Top of Source material
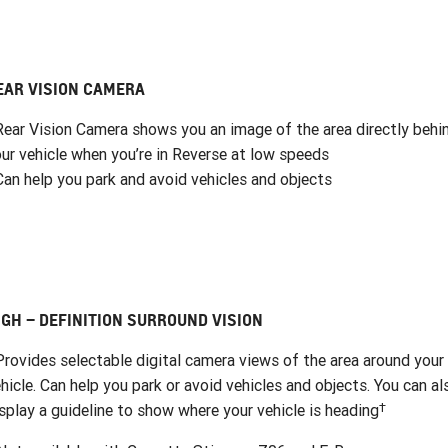
EAR VISION CAMERA
Rear Vision Camera shows you an image of the area directly behi
ur vehicle when you’re in Reverse at low speeds
Can help you park and avoid vehicles and objects
IGH – DEFINITION SURROUND VISION
Provides selectable digital camera views of the area around your
hicle. Can help you park or avoid vehicles and objects. You can al
†
splay a guideline to show where your vehicle is heading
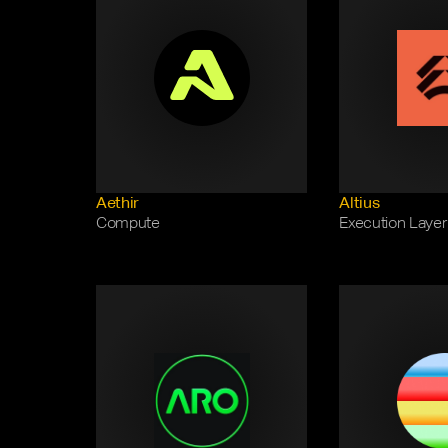
Aethir
Altius
Compute
Execution Layer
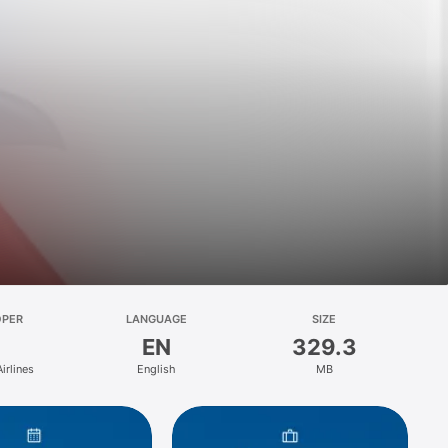
OPER
LANGUAGE
SIZE
EN
329.3
irlines
English
MB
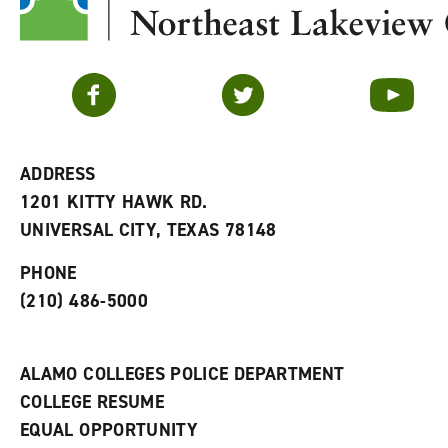
Facebook
Twitter
YouTube
ADDRESS
1201 KITTY HAWK RD.
UNIVERSAL CITY, TEXAS 78148
PHONE
(210) 486-5000
ALAMO COLLEGES POLICE DEPARTMENT
COLLEGE RESUME
EQUAL OPPORTUNITY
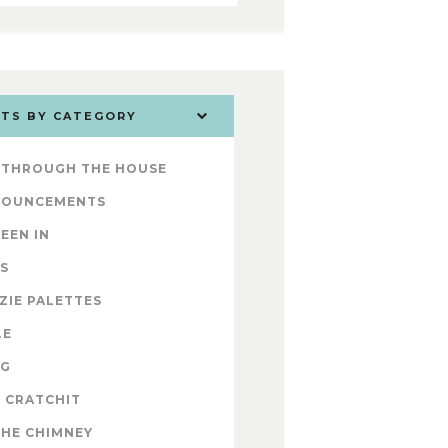
TS BY CATEGORY
 THROUGH THE HOUSE
NOUNCEMENTS
SEEN IN
S
ZIE PALETTES
LE
OG
 CRATCHIT
THE CHIMNEY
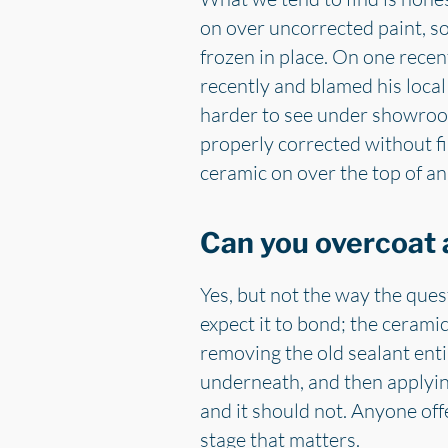
on over uncorrected paint, so 
frozen in place. On one rece
recently and blamed his loca
harder to see under showroom 
properly corrected without fir
ceramic on over the top of an 
Can you overcoat 
Yes, but not the way the ques
expect it to bond; the cerami
removing the old sealant enti
underneath, and then applyin
and it should not. Anyone offe
stage that matters.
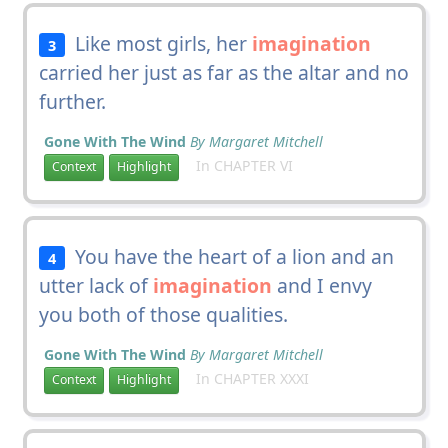
Like most girls, her
imagination
3
carried her just as far as the altar and no
further.
Gone With The Wind
By Margaret Mitchell
In CHAPTER VI
Context
Highlight
You have the heart of a lion and an
4
utter lack of
imagination
and I envy
you both of those qualities.
Gone With The Wind
By Margaret Mitchell
In CHAPTER XXXI
Context
Highlight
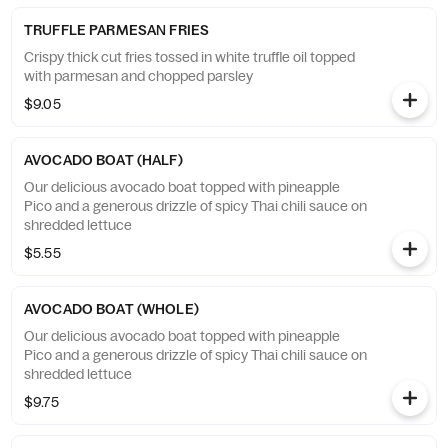
TRUFFLE PARMESAN FRIES
Crispy thick cut fries tossed in white truffle oil topped
with parmesan and chopped parsley
$9.05
AVOCADO BOAT (HALF)
Our delicious avocado boat topped with pineapple
Pico and a generous drizzle of spicy Thai chili sauce on
shredded lettuce
$5.55
AVOCADO BOAT (WHOLE)
Our delicious avocado boat topped with pineapple
Pico and a generous drizzle of spicy Thai chili sauce on
shredded lettuce
$9.75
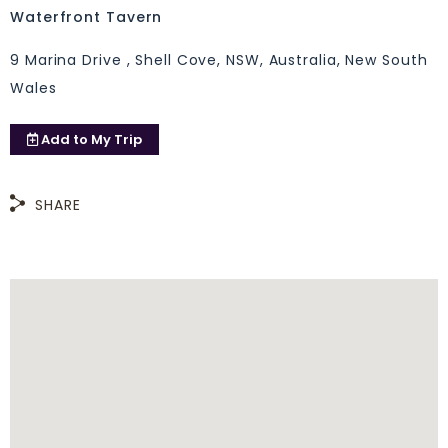
Waterfront Tavern
9 Marina Drive , Shell Cove, NSW, Australia, New South
Wales
Add to
My Trip
SHARE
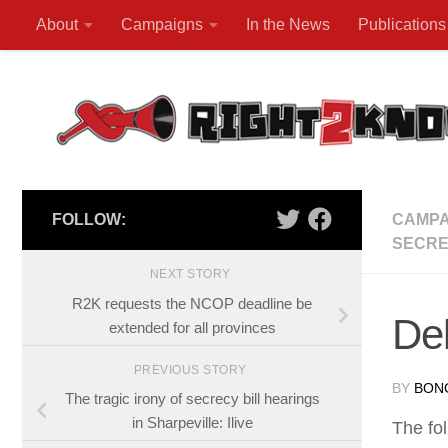
About
Campaigns
In the News
Publications
Skip to content
FOLLOW:
CAMPA
SECRE
NEXT STORY
R2K requests the NCOP deadline be
Del
extended for all provinces
PREVIOUS STORY
BY
BON
The tragic irony of secrecy bill hearings
in Sharpeville: Ilive
The fol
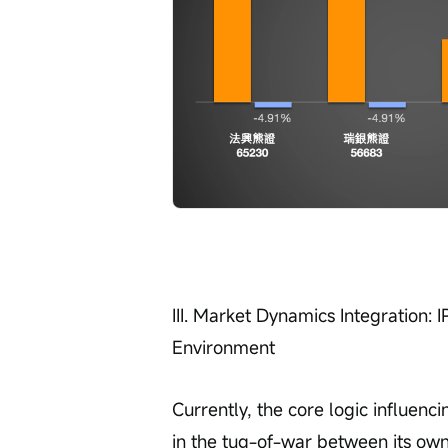
III. Market Dynamics Integration: 
Environment
Currently, the core logic influenc
in the tug-of-war between its ow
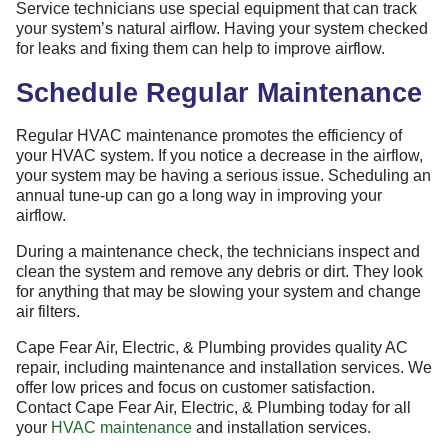
Service technicians use special equipment that can track
your system’s natural airflow. Having your system checked
for leaks and fixing them can help to improve airflow.
Schedule Regular Maintenance
Regular HVAC maintenance promotes the efficiency of
your HVAC system. If you notice a decrease in the airflow,
your system may be having a serious issue. Scheduling an
annual tune-up can go a long way in improving your
airflow.
During a maintenance check, the technicians inspect and
clean the system and remove any debris or dirt. They look
for anything that may be slowing your system and change
air filters.
Cape Fear Air, Electric, & Plumbing provides quality AC
repair, including maintenance and installation services. We
offer low prices and focus on customer satisfaction.
Contact Cape Fear Air, Electric, & Plumbing today for all
your
HVAC maintenance
and installation services.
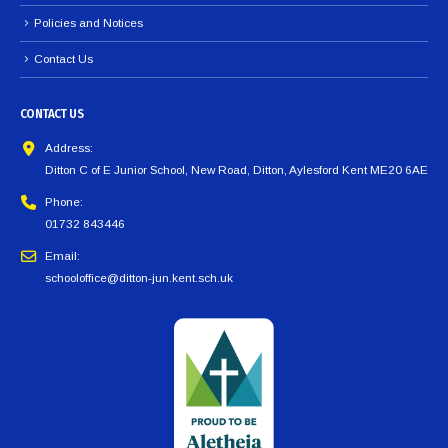
Policies and Notices
Contact Us
CONTACT US
Address:
Ditton C of E Junior School, New Road, Ditton, Aylesford Kent ME20 6AE
Phone:
01732 843446
Email:
schooloffice@ditton-jun.kent.sch.uk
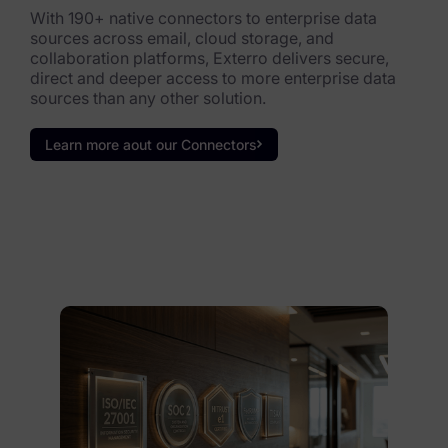
With 190+ native connectors to enterprise data
sources across email, cloud storage, and
collaboration platforms, Exterro delivers secure,
direct and deeper access to more enterprise data
sources than any other solution.
Learn more aout our Connectors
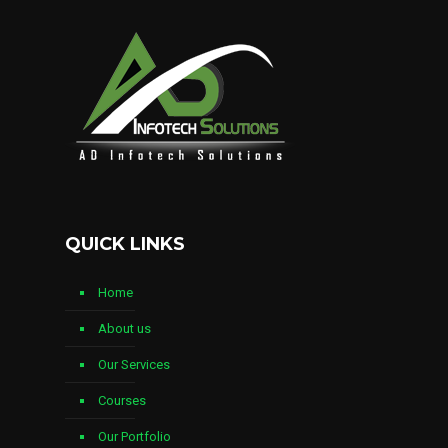
QUICK LINKS
Home
About us
Our Services
Courses
Our Portfolio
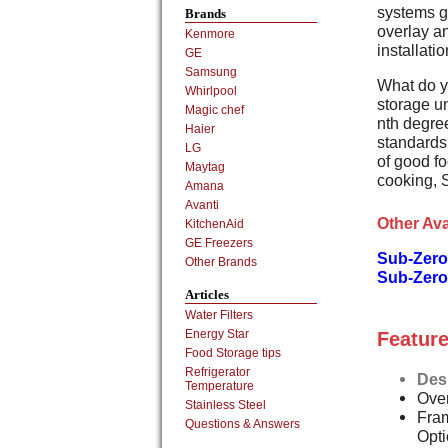
systems g
Brands
overlay an
Kenmore
installati
GE
Samsung
What do y
Whirlpool
storage un
Magic chef
nth degree
Haier
standards,
LG
of good fo
Maytag
cooking, 
Amana
Avanti
Other Ava
KitchenAid
GE Freezers
Sub-Zero
Other Brands
Sub-Zero
Articles
Water Filters
Energy Star
Feature
Food Storage tips
Refrigerator
Des
Temperature
Over
Stainless Steel
Fram
Questions & Answers
Opt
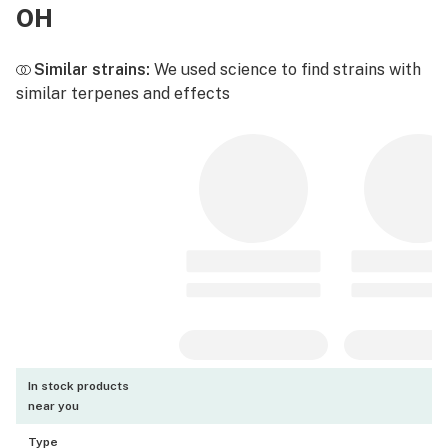
OH
Similar strains:
We used science to find strains with
similar terpenes and effects
In stock products
near you
Type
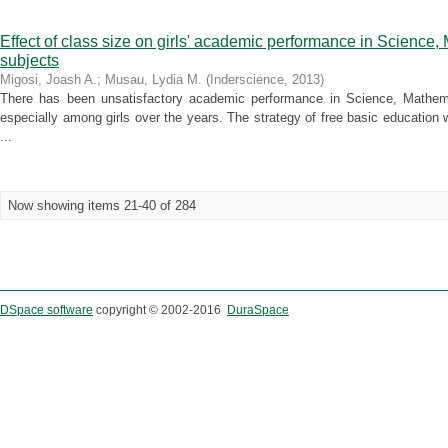
Effect of class size on girls' academic performance in Science
subjects
Migosi, Joash A.
;
Musau, Lydia M.
(
Inderscience
,
2013
)
There has been unsatisfactory academic performance in Science, Mathem
especially among girls over the years. The strategy of free basic education w
...
Now showing items 21-40 of 284
DSpace software
copyright © 2002-2016
DuraSpace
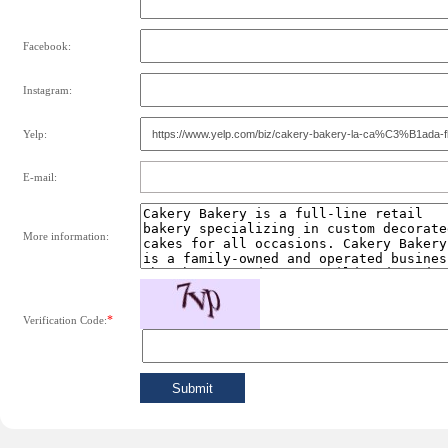
Facebook:
Instagram:
Yelp:
E-mail:
More information:
*
Verification Code:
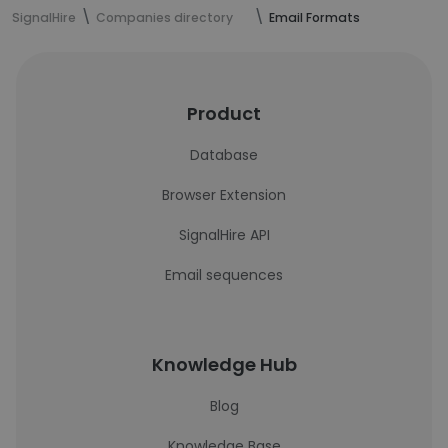
SignalHire
Companies directory
Email Formats
Product
Database
Browser Extension
SignalHire API
Email sequences
Knowledge Hub
Blog
Knowledge Base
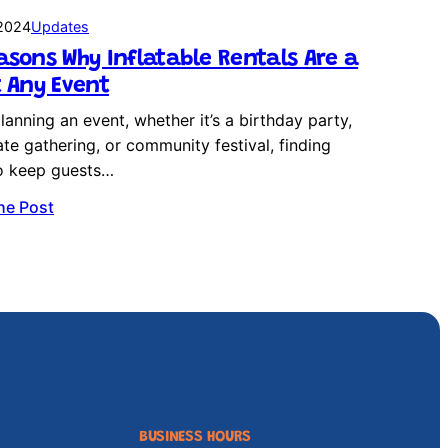
 2024
Updates
asons Why Inflatable Rentals Are a
t Any Event
anning an event, whether it’s a birthday party,
te gathering, or community festival, finding
o keep guests…
he Post
BUSINESS HOURS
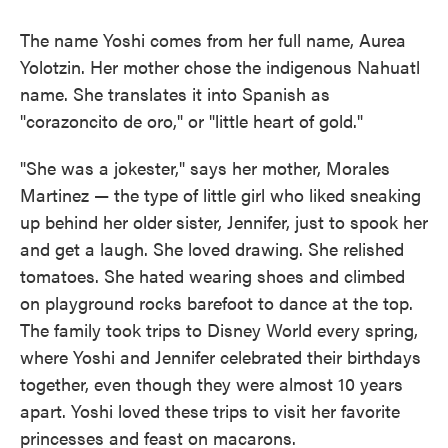
The name Yoshi comes from her full name, Aurea
Yolotzin. Her mother chose the indigenous Nahuatl
name. She translates it into Spanish as
"corazoncito de oro," or "little heart of gold."
"She was a jokester," says her mother, Morales
Martinez — the type of little girl who liked sneaking
up behind her older
sister, Jennifer, just to spook her
and get a laugh. She loved drawing. She relished
tomatoes. She hated wearing shoes and climbed
on playground rocks barefoot to dance at the top.
The family took trips to Disney World every spring,
where Yoshi and Jennifer celebrated their birthdays
together, even though they were almost 10 years
apart. Yoshi loved these trips to visit her favorite
princesses and feast on macarons.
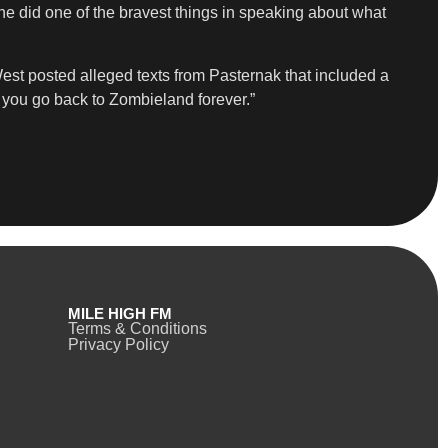
he did one of the bravest things in speaking about what
West posted alleged texts from Pasternak that included a
nd you go back to Zombieland forever.”
MILE HIGH FM
Terms & Conditions
Privacy Policy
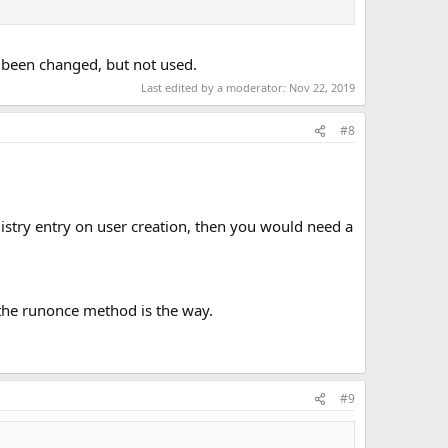
as been changed, but not used.
Last edited by a moderator:
Nov 22, 2019
#8
istry entry on user creation, then you would need a
en the runonce method is the way.
#9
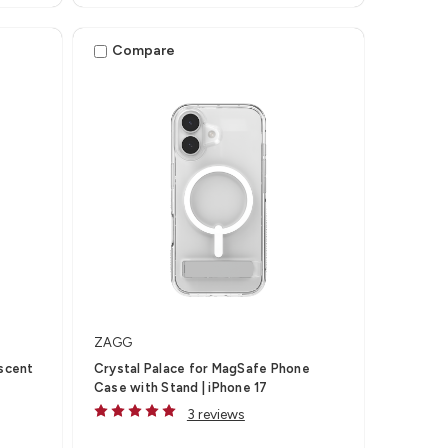
Compare
ZAGG
escent
Crystal Palace for MagSafe Phone
Case with Stand | iPhone 17
3 reviews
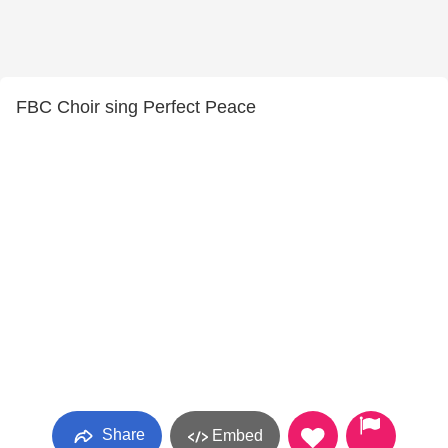
FBC Choir sing Perfect Peace
Share
Embed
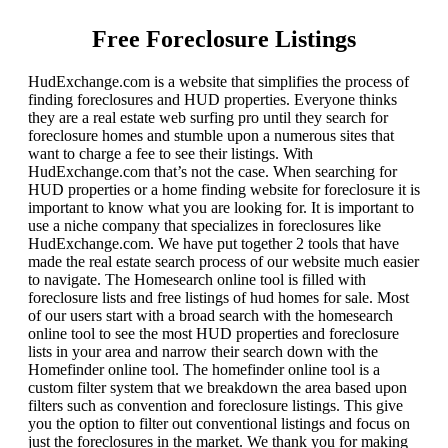
Free Foreclosure Listings
HudExchange.com is a website that simplifies the process of
finding foreclosures and HUD properties. Everyone thinks
they are a real estate web surfing pro until they search for
foreclosure homes and stumble upon a numerous sites that
want to charge a fee to see their listings. With
HudExchange.com that’s not the case. When searching for
HUD properties or a home finding website for foreclosure it is
important to know what you are looking for. It is important to
use a niche company that specializes in foreclosures like
HudExchange.com. We have put together 2 tools that have
made the real estate search process of our website much easier
to navigate. The Homesearch online tool is filled with
foreclosure lists and free listings of hud homes for sale. Most
of our users start with a broad search with the homesearch
online tool to see the most HUD properties and foreclosure
lists in your area and narrow their search down with the
Homefinder online tool. The homefinder online tool is a
custom filter system that we breakdown the area based upon
filters such as convention and foreclosure listings. This give
you the option to filter out conventional listings and focus on
just the foreclosures in the market. We thank you for making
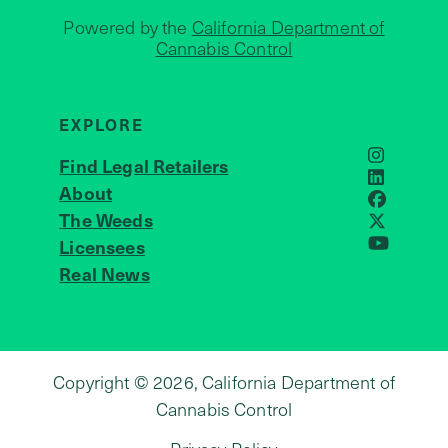
Powered by the
California Department of
Cannabis Control
EXPLORE
Find Legal Retailers
Instagra
LinkedIn
About
JOIN US
Faceboo
The Weeds
X
Licensees
YouTube
Real News
Copyright © 2026, California Department of
Cannabis Control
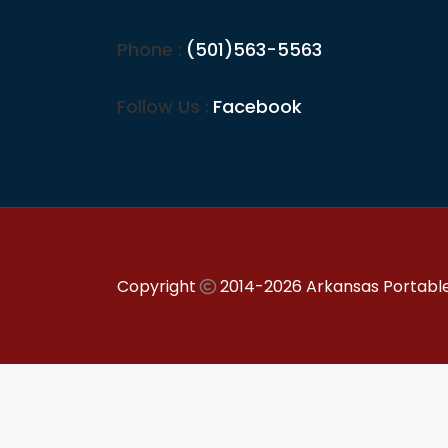
Phone :
(501)563-5563
Follow Us :
Facebook
Copyright
2014-2026 Arkansas Portable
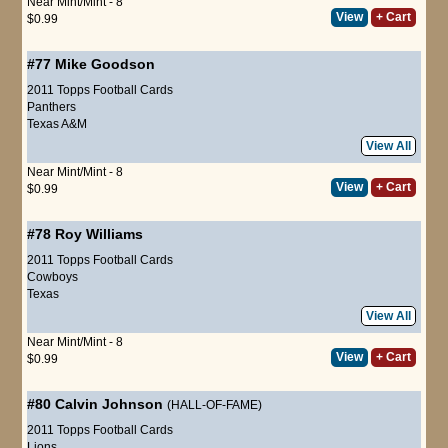
Near Mint/Mint - 8
View
+ Cart
$0.99
#77
Mike Goodson
2011 Topps Football Cards
Panthers
Texas A&M
View All
Near Mint/Mint - 8
View
+ Cart
$0.99
#78
Roy Williams
2011 Topps Football Cards
Cowboys
Texas
View All
Near Mint/Mint - 8
View
+ Cart
$0.99
#80
Calvin Johnson
(HALL-OF-FAME)
2011 Topps Football Cards
Lions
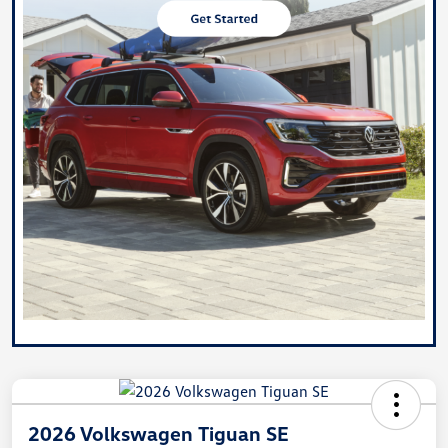
2026 Volkswagen Tiguan SE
Bottom of Source material
## Task directions:
Pick out every line in the records above that contains the word "upon". Matching is case-sensitive.

## Written answer:
foreclosure homes and stumble upon a numerous sites that
custom filter system that we breakdown the area based upon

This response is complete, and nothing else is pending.